Falklands heritage trust takes Endurance replica on first UK tour
The 3D printed model of the Endurance wreck, produced by the Falklands Maritime Heritage Trust from data captured during the Endurance22 expedition, will go on display at Discovery Point in Dundee
A 3D scale model of the wreck of Sir Ernest Shackleton’s Endurance will go on public display in Scotland for the first time on April 30 at Discovery Point in Dundee. It marks the first stop on a planned United Kingdom tour organized by the Falklands Maritime Heritage Trust (FMHT), the Falklands-based foundation that led the expedition which located the ship’s remains in 2022.
The replica was produced from a digital twin of the wreck, built using more than 25,000 high-resolution images along with laser and sonar data captured during the Endurance22 expedition. The model is, according to the FMHT, a scientifically precise representation of the wreck as it lies on the floor of the Weddell Sea, at a depth of more than 3,000 meters, where it remains one of the best-preserved shipwrecks ever found.
The so-called ‘unreachable’ Endurance was situated in one of the most remote and hostile spots on the planet, a place that Shackleton himself called the worst portion of the worst sea on earth, said Mensun Bound, FMHT’s Director of Exploration and Founding Trustee. Yet today, we can stand in a museum and look at it in extraordinary detail.

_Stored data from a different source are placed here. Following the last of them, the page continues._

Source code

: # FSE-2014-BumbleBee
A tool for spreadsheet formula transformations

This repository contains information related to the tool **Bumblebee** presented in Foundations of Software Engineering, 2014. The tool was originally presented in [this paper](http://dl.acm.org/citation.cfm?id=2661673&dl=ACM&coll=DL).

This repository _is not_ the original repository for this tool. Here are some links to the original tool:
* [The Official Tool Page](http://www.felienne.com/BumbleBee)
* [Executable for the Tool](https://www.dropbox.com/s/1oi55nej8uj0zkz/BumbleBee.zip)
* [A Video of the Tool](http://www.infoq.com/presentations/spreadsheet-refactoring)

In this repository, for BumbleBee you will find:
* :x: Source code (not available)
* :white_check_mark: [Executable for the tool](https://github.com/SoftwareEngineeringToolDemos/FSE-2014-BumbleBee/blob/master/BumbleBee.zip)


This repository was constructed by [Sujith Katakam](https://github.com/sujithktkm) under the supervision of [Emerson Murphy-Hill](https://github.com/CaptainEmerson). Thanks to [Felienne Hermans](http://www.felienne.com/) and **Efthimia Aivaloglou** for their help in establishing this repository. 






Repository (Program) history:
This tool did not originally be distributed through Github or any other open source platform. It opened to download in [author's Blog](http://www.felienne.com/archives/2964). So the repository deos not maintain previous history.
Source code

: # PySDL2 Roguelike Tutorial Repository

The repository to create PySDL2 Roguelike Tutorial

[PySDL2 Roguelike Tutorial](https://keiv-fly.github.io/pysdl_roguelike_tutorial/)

This model is not an interpretation; it is a faithful, data-driven representation of the wreck exactly as it lies on the seabed.
Photos: FMHT
The wreck of the Endurance is protected under the Antarctic Treaty and a strict conservation plan that prohibits any physical intervention. For that reason, the Endurance22 team relied on pioneering non-invasive techniques to document it without disturbance.
The exhibition will remain at Discovery Point until November 2026. The museum, managed by the Dundee Heritage Trust, is home to the RRS Discovery, Captain Robert Falcon Scott’s Antarctic exploration vessel, making it one of the United Kingdom’s most important centers for polar and maritime history.
The unveiling will feature a talk by Bound, offering a behind-the-scenes look at Shackleton’s original expedition and the modern mission that finally found the ship more than a century after it sank in 1915.
It allows people to connect, in a very real way, with both Shackleton’s story and the moment of discovery in 2022. That, for me, is the real power of this project, Bound added.